Scanning field-emission microscopy (SFEM) remains an underutilized yet powerful technique in scanning probe microscopy [1]. This regime of scanning tunneling microscopy (STM) offers unique advantages over conventional STM by enabling elemental-specific contrast resolution at the nanoscale.

In SFEM mode, the metallic tip is retracted further from the sample than in typical STM, up to hundreds of nanometers, fully suppressing tunneling. A negative potential applied between the tip and sample generates primary electrons through field emission. SFEM provides access to elemental composition via absorbed current imaging—a level of specificity unattainable in the tunneling regime. Emitted electrons also represent a new electronic system analyzed in the macroscopic environment via an electron analyzer, enabling secondary electron imaging and spectroscopy [2].

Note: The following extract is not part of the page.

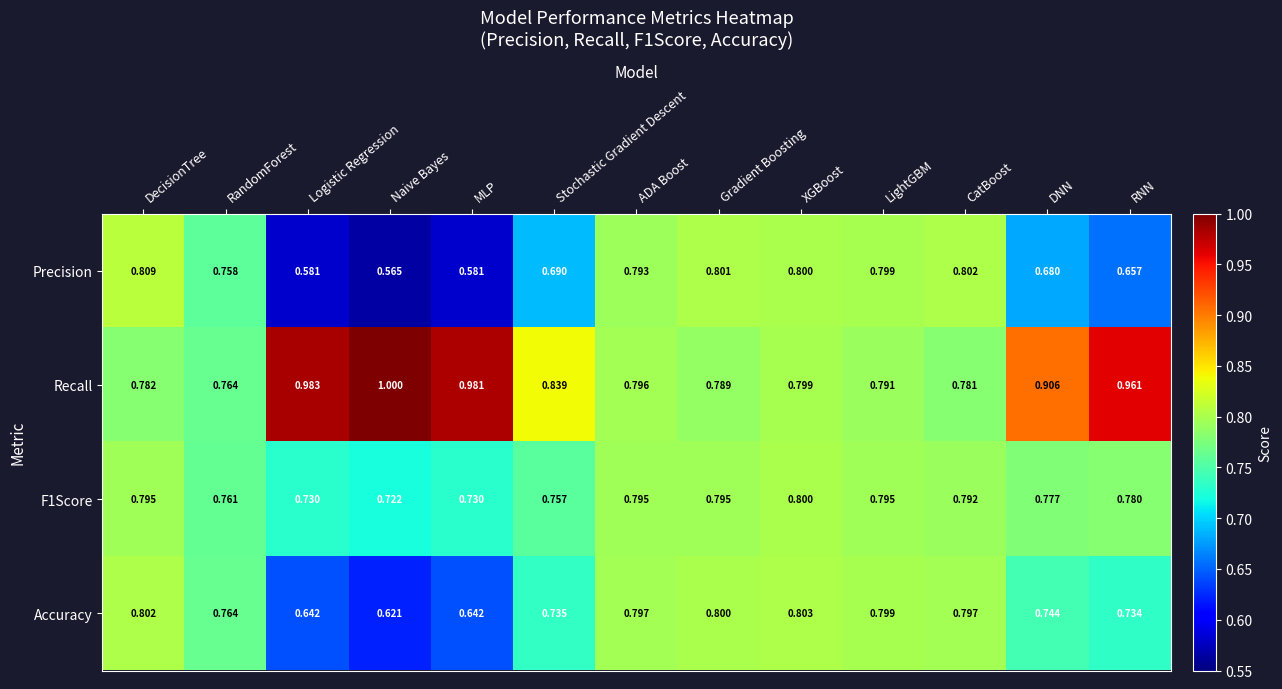

Which series has the widest spread of values?

Precision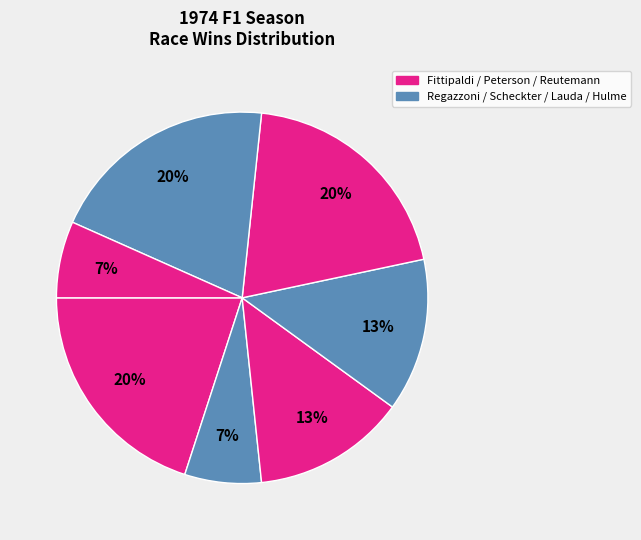

How many slices are in this pie chart?

7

We present interactions of Er-silicide nanostructures on Si(111) [3] and Er-/Fe-W(110) surfaces, with complementary STM and STS results. These surfaces provide a platform to explore the SFEM, creating a contrast based on intrinsic material properties not available from topological analysis. We show absorbed current and energy-filtered imaging alongside spectroscopy to refine low-energy electron analysis, demonstrating material-specific imaging beyond STM capabilities.

[1] J. J. Sáenz et al., Appl. Phys. Lett. 65, 3022 (1994)

[3] D. A. Zanin et al., Proc. R. Soc. A 472, 20160475 (2016)

[4] C. Woffinden et al., Phys. Rev. B 79, 245406 (2009)